Tuesday, February 15, 2011

Here and There ...

  • Peter Sean Bradley (Lex Communis) reviews Susanna Heschel's The Aryan Jesus:
    [I]nsofar as the Nazis were Christian, their Christianity was essentially a heretical version of Christianity that would have been unrecognizable in its Marcion-like willingness to amputate such "Jewish" aspects of Christianity as the Old Testament. Heschel's book offers a nuts and bolts view of how that amputation took place under the Nazi regime. ...

  • Natural Law, Natural Rights and American Constitutionalism - brought to you by the Witherspoon Institute, "to create an online archive containing the seminal documents of these traditions with educational resources" -- made possible through the support of the National Endowment for the Humanities and with direction from scholars associated with the James Madison Program in American Ideals and Institutions at Princeton University.

  • Jake Tawney (Roma Locuta Est): "The Problems with Facebook":
    My aim is not to discuss the overt misuses of Facebook. These are obvious enough to most. Instead, my aim is to disclose the subtle philosophical formation that can occur by using Facebook, particularly if we are not properly grounded in a Christian personalism.

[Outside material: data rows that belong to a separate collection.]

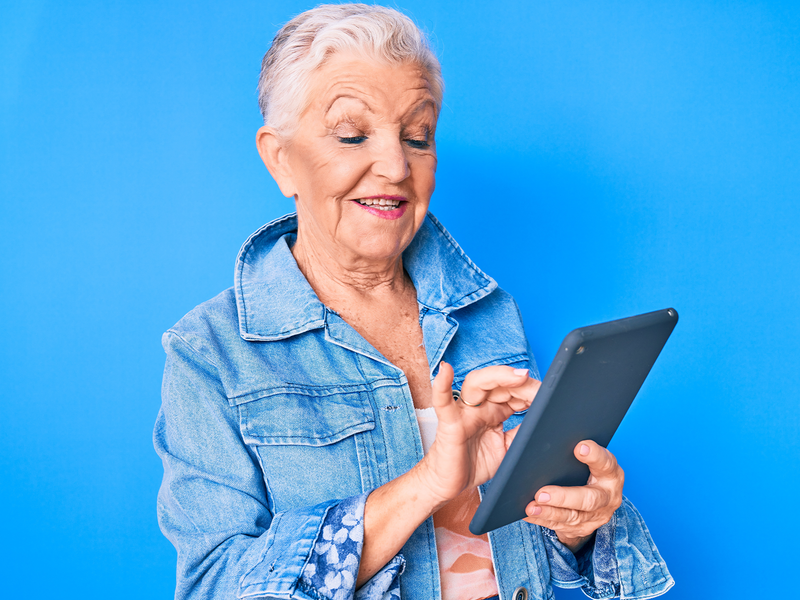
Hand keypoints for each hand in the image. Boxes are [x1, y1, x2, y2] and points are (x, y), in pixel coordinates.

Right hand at [415, 361, 539, 507]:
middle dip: (521, 383)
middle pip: (499, 384)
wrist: (448, 484)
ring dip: (497, 376)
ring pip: (476, 384)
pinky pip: (443, 403)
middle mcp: (479, 407)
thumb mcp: (508, 450)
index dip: (531, 391)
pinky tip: (445, 370)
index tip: (550, 394)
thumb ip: (522, 434)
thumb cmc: (473, 465)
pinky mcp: (449, 424)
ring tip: (517, 376)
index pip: (513, 393)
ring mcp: (464, 413)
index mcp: (494, 412)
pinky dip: (442, 385)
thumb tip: (546, 422)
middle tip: (540, 387)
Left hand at [523, 440, 623, 551]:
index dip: (594, 456)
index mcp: (610, 472)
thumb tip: (549, 430)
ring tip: (530, 506)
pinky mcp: (581, 529)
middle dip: (563, 497)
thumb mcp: (590, 458)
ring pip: (571, 516)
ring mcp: (595, 516)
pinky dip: (541, 520)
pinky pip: (559, 526)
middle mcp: (607, 496)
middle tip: (541, 493)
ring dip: (549, 512)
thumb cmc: (586, 470)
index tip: (579, 447)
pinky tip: (527, 513)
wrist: (596, 503)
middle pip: (588, 499)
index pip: (605, 463)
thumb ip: (578, 448)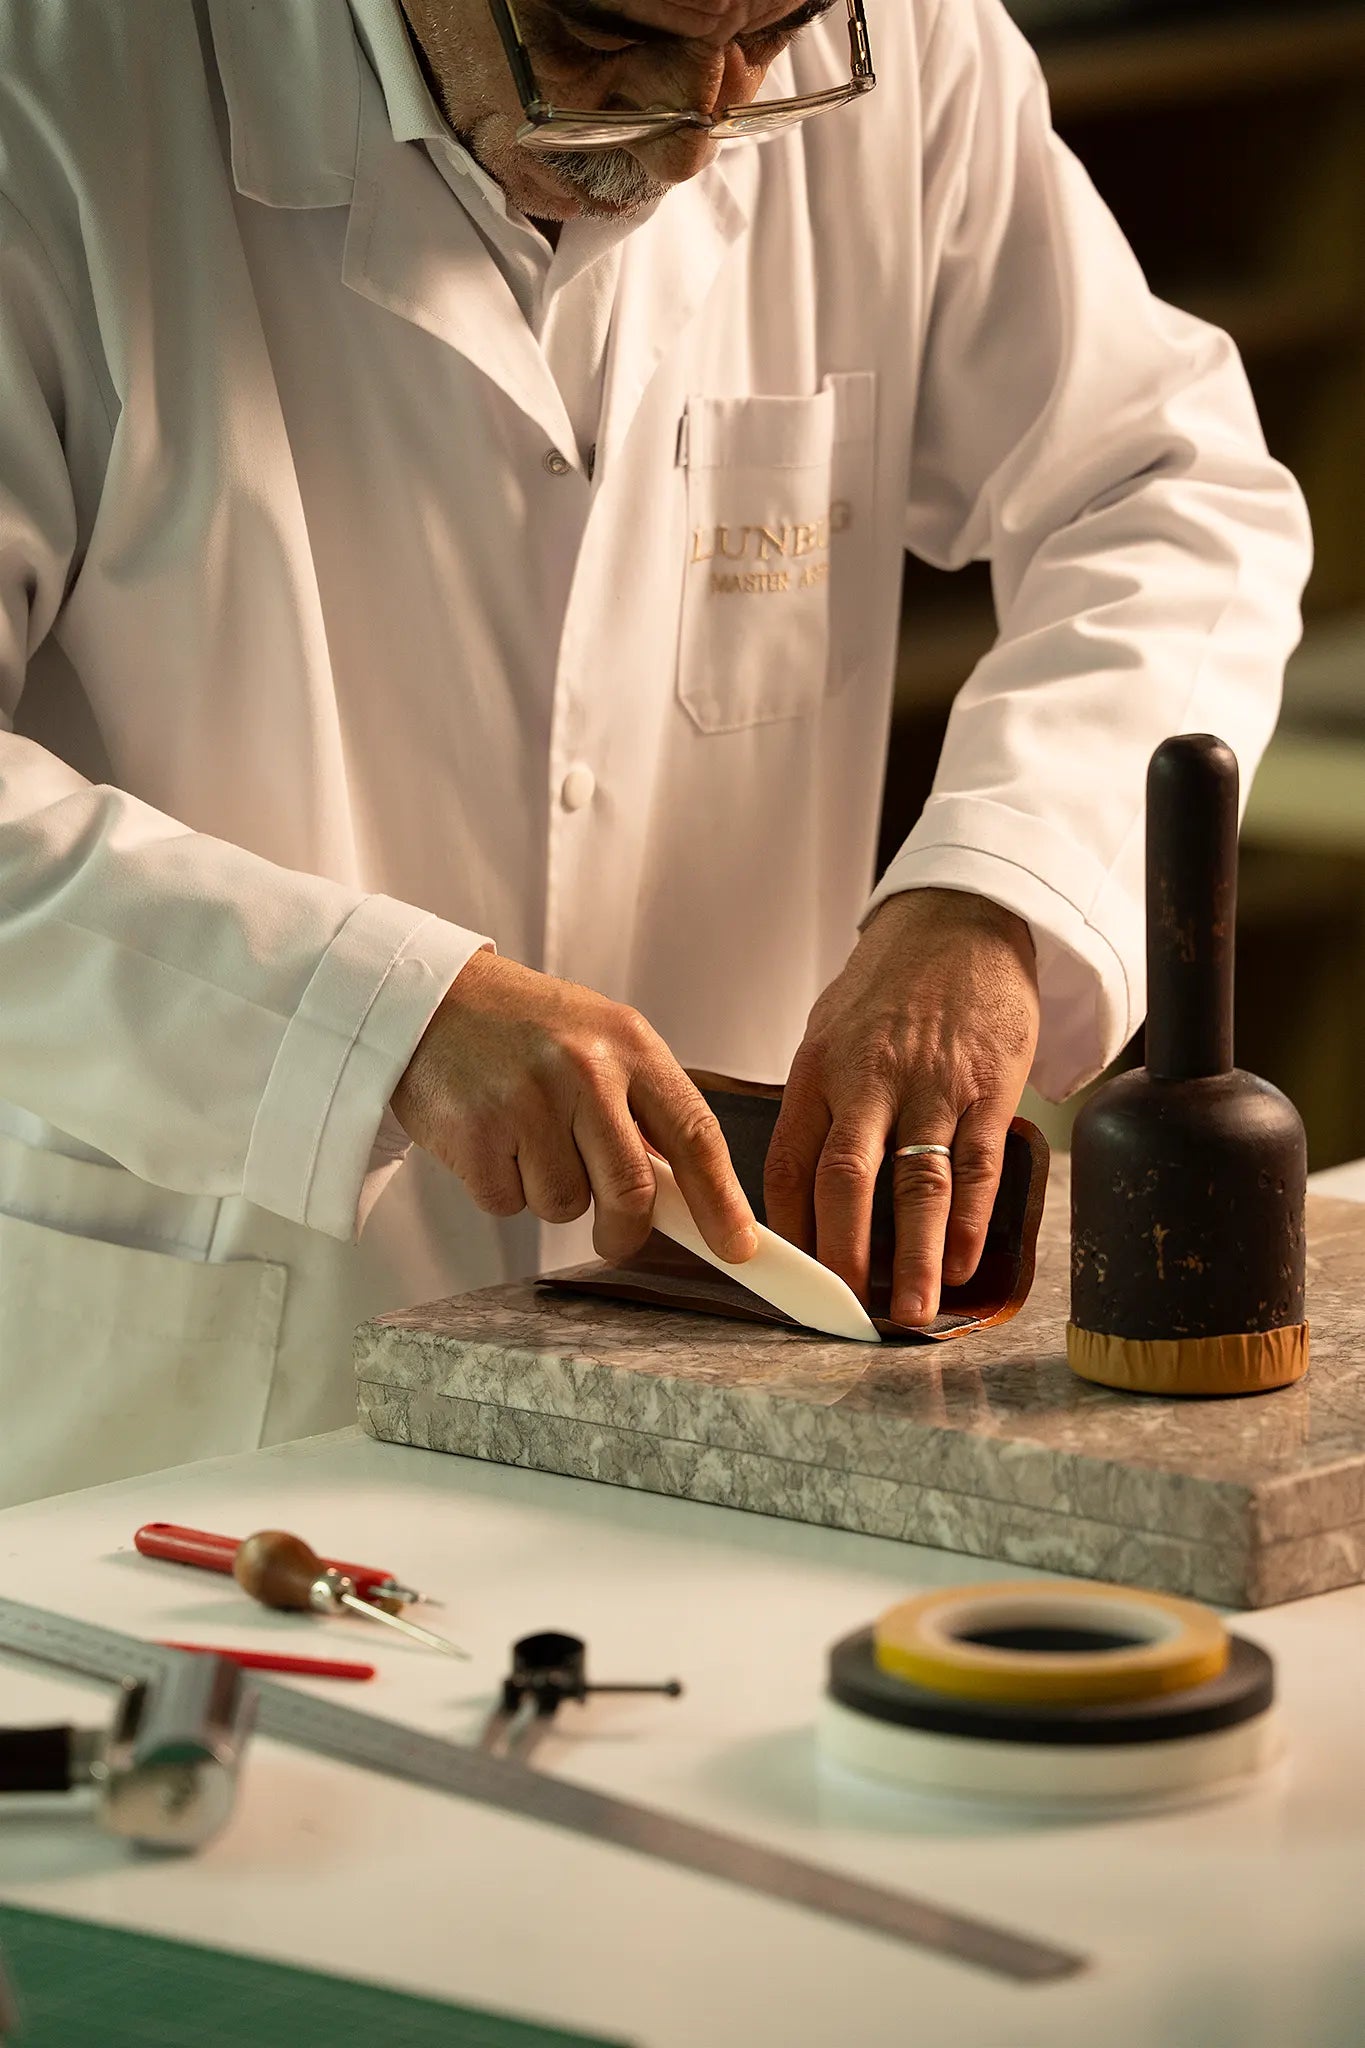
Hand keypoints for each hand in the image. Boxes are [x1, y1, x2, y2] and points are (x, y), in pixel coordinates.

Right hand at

    The irony of promoting this article not only through a blog but also specifically through Facebook has not escaped me. ...

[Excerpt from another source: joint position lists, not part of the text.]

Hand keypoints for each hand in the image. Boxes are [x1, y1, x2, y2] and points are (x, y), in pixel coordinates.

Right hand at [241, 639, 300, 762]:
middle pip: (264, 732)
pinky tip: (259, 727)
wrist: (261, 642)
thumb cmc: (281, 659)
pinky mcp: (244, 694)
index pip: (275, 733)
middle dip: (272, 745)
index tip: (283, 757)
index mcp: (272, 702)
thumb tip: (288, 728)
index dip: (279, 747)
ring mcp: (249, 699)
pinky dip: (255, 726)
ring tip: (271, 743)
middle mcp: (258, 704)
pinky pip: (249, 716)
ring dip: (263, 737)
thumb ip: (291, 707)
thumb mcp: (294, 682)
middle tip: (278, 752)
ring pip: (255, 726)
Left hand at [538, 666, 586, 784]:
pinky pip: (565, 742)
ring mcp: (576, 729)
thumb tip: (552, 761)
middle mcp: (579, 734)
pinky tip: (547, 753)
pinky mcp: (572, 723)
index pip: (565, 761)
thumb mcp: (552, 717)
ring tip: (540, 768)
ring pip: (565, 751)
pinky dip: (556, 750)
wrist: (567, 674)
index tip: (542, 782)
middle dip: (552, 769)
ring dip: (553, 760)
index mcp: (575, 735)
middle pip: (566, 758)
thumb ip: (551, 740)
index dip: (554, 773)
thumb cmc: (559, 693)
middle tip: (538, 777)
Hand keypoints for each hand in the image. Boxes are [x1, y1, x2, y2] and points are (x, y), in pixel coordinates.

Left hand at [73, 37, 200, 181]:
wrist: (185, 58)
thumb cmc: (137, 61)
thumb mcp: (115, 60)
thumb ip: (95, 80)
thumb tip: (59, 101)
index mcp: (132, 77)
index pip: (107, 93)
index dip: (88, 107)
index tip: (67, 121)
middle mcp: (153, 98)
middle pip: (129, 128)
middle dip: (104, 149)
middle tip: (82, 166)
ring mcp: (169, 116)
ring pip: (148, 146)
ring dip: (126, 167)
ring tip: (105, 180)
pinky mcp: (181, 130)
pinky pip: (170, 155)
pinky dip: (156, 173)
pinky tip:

  • Fr. Regis Scanlon: Did Vatican II reverse the Church’s teaching on religious liberty? (Homiletic and Pastoral Review):
    Since the close of the Second Vatican Council, many heterodox theologians have claimed that Dignitatis Humanae “reversed” past papal teaching on religious liberty.3 In 1985, for example, the excommunicated Archbishop Lefebvre claimed that Quanta Cura “condemned” an “assertion” which was later found in the Vatican II document, Dignitatis Humanae.4 But other “progressive” theologians like Charles Curran and Richard McBrien also saw, and welcomed, an utter reversal of Catholic teaching.5 So, on this point both the excessively “conservative” and “liberal” meet, but what are the “centrally” orthodox to make of the Church’s current teaching on religious liberty?

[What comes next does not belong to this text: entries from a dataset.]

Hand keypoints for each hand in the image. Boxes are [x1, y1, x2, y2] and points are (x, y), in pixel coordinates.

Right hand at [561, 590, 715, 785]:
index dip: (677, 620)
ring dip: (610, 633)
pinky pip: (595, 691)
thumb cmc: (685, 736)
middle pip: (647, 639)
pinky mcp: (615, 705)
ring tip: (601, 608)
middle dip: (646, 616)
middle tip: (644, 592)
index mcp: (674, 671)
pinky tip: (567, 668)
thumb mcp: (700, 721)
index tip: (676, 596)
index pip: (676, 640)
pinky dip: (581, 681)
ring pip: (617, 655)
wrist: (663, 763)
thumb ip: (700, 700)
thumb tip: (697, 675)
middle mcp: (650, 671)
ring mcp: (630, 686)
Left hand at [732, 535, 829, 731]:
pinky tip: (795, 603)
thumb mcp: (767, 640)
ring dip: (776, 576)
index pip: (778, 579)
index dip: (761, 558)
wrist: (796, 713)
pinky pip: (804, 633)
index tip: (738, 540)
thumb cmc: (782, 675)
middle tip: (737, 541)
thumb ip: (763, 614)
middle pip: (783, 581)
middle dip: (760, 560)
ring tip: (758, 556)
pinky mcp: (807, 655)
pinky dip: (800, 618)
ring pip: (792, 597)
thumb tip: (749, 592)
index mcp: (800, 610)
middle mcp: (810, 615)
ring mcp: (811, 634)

  • Stuart Buck: "C.S. Lewis on 16th Century English":
    I've been slogging my way through C.S. Lewis's book English Literature in the Sixteenth Century, which is the only Lewis book that I haven't yet managed to read. It's been slow going, and I now understand why Lewis sarcastically referred to the book as OHEL (i.e., the Oxford History of English Literature), pronounced "O Hell." ...

  • Michael J. Totten -- one journalist whose reporting on Middle East affairs I've come to value -- asserts:
    "Now is an excellent time to take a fresh look at the interview I conducted with Paul Berman last year about his newest book, The Flight of the Intellectuals which focuses on Tariq Ramadan, the false-moderate grandson of Muslim Brotherhood founder Hassan al-Banna."

  • Deacon Greg Kandra shares his impressions of the new exorcist film, "The Rite":
    ... the real point of the story isn’t the devilish doings – frogs materialize mysteriously at one point, too – but something much more compelling, and infinitely more absorbing: the battle between doubt and faith. The young seminarian’s journey from unbelief to belief, and finally to certainty, struck me as credible and, ultimately, moving. It’s rare that you see a young religious depicted sympathetically on screen these days, so it was gratifying to watch a lukewarm vocation heat up and boil over – and the movie’s conclusion, in a confessional, struck just the right tone. Sin happens. And it’s not always accompanied by bellowing voices from hell.

    “Faith becomes you,” the old priest says to his young protégé near the end. That may well be the movie’s moral right there – and one many of us need to hear, no matter how much we believe, or how much we don’t.